Fabio Bertranou: La réforme des
pensions fait partie des grands changements
socio-économiques qu'ont connus plusieurs
pays de la région ces vingt dernières
années. Toutefois, ces réformes se sont
avérées coûteuses en termes
budgétaires et seule une petite fraction de la
main-d'œuvre en a
bénéficié: ceux qui s'en sortent
le mieux sur le marché du travail. Après
plus de vingt ans de réformes structurelles
des pensions dans la région, on obtient une
grande variété d'expériences aux
résultats contrastés. Il y a eu aussi des
expériences intéressantes de
réformes non structurelles connues sous le nom
de "réformes paramétriques",
comme celles qui ont été lancées au
Brésil, le plus grand pays d'Amérique
latine et le plus densément peuplé. Si,
à long terme, les réformes
paramétriques ont permis d'améliorer
la situation financière des systèmes de
pensions, à court terme, la privatisation a,
en revanche, créé un problème
budgétaire dans la mesure où peu de
gouvernements ont réussi à dégager
un excédent budgétaire pour compenser la
perte des cotisations, allouées à des
comptes privés.
Autre variable importante dont il faut tenir compte: la couverture, qui est restée constante. L'une des principales hypothèses des réformes entreprises était que le lien entre cotisations et prestations inciterait à intégrer davantage la main-d'œuvre dans l'économie structurée et à se conformer à la réglementation en matière de cotisations, mais les résultats obtenus sont plutôt décevants.

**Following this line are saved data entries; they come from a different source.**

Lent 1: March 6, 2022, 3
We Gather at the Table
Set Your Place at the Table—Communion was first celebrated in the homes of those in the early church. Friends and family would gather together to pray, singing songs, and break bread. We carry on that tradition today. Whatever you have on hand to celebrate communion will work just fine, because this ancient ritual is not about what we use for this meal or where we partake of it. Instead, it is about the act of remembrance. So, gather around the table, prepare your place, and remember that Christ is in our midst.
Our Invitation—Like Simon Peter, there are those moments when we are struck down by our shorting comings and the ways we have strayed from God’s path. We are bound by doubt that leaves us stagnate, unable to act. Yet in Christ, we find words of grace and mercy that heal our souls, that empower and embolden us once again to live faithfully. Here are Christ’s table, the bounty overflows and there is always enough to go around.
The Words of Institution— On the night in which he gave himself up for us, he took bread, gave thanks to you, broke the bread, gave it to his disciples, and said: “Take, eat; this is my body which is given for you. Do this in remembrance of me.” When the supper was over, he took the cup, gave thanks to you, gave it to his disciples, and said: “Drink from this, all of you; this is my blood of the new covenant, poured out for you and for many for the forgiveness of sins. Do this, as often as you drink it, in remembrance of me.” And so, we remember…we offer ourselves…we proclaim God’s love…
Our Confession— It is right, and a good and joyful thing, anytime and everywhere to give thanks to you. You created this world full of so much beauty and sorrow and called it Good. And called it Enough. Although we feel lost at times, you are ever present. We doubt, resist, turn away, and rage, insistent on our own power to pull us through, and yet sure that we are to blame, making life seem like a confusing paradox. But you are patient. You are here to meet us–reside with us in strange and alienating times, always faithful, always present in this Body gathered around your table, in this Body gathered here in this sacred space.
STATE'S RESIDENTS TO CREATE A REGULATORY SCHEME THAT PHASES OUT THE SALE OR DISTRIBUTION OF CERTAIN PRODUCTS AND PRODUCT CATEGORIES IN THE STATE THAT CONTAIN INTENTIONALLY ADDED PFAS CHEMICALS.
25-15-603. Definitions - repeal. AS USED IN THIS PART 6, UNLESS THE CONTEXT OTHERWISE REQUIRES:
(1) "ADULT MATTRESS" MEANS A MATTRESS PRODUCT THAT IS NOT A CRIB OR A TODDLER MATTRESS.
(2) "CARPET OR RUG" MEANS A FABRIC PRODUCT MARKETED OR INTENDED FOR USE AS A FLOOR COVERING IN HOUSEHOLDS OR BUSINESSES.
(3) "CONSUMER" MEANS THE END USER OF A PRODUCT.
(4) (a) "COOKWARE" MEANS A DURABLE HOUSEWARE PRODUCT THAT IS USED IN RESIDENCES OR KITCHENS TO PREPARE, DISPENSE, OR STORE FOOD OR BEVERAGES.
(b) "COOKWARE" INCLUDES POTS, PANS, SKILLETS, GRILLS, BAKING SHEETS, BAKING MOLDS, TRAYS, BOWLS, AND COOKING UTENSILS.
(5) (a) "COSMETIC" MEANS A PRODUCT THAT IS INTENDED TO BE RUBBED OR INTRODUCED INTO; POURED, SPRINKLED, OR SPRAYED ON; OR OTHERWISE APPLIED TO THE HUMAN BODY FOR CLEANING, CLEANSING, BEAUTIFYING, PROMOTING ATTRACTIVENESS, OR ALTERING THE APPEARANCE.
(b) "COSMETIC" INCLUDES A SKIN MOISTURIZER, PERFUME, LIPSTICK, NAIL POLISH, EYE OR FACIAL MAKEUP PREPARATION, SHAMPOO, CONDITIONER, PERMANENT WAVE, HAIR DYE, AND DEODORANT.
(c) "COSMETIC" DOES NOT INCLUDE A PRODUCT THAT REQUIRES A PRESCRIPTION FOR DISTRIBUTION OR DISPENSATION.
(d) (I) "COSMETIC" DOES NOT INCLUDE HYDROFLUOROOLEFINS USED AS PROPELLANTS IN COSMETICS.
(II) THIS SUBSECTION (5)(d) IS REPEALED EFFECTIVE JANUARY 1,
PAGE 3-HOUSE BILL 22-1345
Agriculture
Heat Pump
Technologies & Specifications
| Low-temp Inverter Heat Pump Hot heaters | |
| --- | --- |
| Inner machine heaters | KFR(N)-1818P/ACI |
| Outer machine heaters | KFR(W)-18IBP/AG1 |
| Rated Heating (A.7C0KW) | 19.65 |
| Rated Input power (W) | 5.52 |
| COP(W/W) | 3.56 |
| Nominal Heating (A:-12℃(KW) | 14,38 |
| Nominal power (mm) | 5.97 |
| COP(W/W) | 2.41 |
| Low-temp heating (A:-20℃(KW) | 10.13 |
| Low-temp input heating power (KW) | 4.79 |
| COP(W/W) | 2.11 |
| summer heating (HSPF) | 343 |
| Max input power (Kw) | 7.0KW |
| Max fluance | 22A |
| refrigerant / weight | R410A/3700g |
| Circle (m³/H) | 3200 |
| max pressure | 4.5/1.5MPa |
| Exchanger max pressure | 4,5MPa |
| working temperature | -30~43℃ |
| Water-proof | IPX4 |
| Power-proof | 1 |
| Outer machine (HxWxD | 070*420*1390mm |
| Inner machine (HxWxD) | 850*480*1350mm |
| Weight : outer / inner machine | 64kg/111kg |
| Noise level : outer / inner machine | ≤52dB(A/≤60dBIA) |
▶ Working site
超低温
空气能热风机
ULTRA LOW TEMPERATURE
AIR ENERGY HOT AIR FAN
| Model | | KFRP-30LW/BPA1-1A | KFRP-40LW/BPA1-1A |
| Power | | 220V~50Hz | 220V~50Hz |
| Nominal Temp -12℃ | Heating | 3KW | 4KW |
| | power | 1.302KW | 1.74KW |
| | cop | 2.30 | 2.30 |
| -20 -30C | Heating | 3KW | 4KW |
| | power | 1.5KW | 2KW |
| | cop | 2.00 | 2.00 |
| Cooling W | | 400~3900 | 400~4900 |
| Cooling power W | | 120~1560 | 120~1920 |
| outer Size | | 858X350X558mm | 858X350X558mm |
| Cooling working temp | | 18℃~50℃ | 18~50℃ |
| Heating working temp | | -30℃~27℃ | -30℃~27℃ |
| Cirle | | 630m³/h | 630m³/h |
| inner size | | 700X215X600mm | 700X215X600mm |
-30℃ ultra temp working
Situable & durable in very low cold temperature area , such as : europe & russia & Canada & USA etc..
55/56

2. BIT en ligne: Les réformes entreprises
ont-elles bénéficié aux travailleurs
et à leurs familles?
Fabio Bertranou: Pas toujours. Les
travailleurs qui ont un parcours professionnel
stable et des gains relativement élevés
s'en sortent assez bien dans l'ensemble.
Ils s'en tirent même mieux qu'avant,
car les réformes ont aussi introduit un pilier
volontaire bénéficiant d'incitations
fiscales. Les autres travailleurs, ceux dont la
carrière est plus instable, auraient
été mieux couverts avec les anciens
systèmes de pensions aux règles
d'admission moins strictes.
En outre, les travailleurs à faibles revenus, au parcours professionnel particulièrement instable, ont énormément de mal à obtenir des prestations de pensions décentes, lorsqu'ils en obtiennent. Ils peuvent bénéficier d'une pension publique si le budget de ces pays permet de financer des dépenses d'assistance sociale plus élevées.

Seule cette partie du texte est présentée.